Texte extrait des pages
────────────────

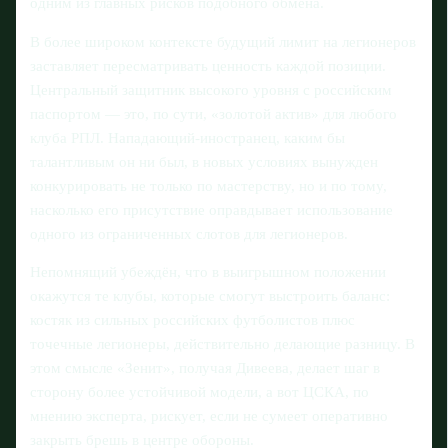
одним из главных рисков подобного обмена.
В более широком контексте будущий лимит на легионеров
заставляет пересматривать ценность каждой позиции.
Центральный защитник высокого уровня с российским
паспортом — это, по сути, «золотой актив» для любого
клуба РПЛ. Нападающий-иностранец, каким бы
талантливым он ни был, в новых условиях вынужден
конкурировать не только по мастерству, но и по тому,
насколько его присутствие оправдывает использование
одного из ограниченных слотов для легионеров.
Непомнящий убеждён, что в выигрышном положении
окажутся те клубы, которые смогут выстроить баланс:
костяк из сильных российских футболистов плюс
точечные легионеры, действительно делающие разницу. В
этом смысле «Зенит», получая Дивеева, делает шаг в
сторону более устойчивой модели, а вот ЦСКА, по
мнению эксперта, рискует, если не сумеет оперативно
закрыть брешь в центре обороны.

────────────────

Marche à suivre:
Convertissez l'ensemble des lignes ci-dessus en un tableau Markdown à deux colonnes, « Numéro » et « Contenu », en omettant les lignes vides. Laissez les images hors de la réponse, s'il vous plaît.

Réponse attendue:
| Numéro | Contenu |
|---|---|
| 1 | одним из главных рисков подобного обмена. |
| 2 | В более широком контексте будущий лимит на легионеров |
| 3 | заставляет пересматривать ценность каждой позиции. |
| 4 | Центральный защитник высокого уровня с российским |
| 5 | паспортом — это, по сути, «золотой актив» для любого |
| 6 | клуба РПЛ. Нападающий-иностранец, каким бы |
| 7 | талантливым он ни был, в новых условиях вынужден |
| 8 | конкурировать не только по мастерству, но и по тому, |
| 9 | насколько его присутствие оправдывает использование |
| 10 | одного из ограниченных слотов для легионеров. |
| 11 | Непомнящий убеждён, что в выигрышном положении |
| 12 | окажутся те клубы, которые смогут выстроить баланс: |
| 13 | костяк из сильных российских футболистов плюс |
| 14 | точечные легионеры, действительно делающие разницу. В |
| 15 | этом смысле «Зенит», получая Дивеева, делает шаг в |
| 16 | сторону более устойчивой модели, а вот ЦСКА, по |
| 17 | мнению эксперта, рискует, если не сумеет оперативно |
| 18 | закрыть брешь в центре обороны. |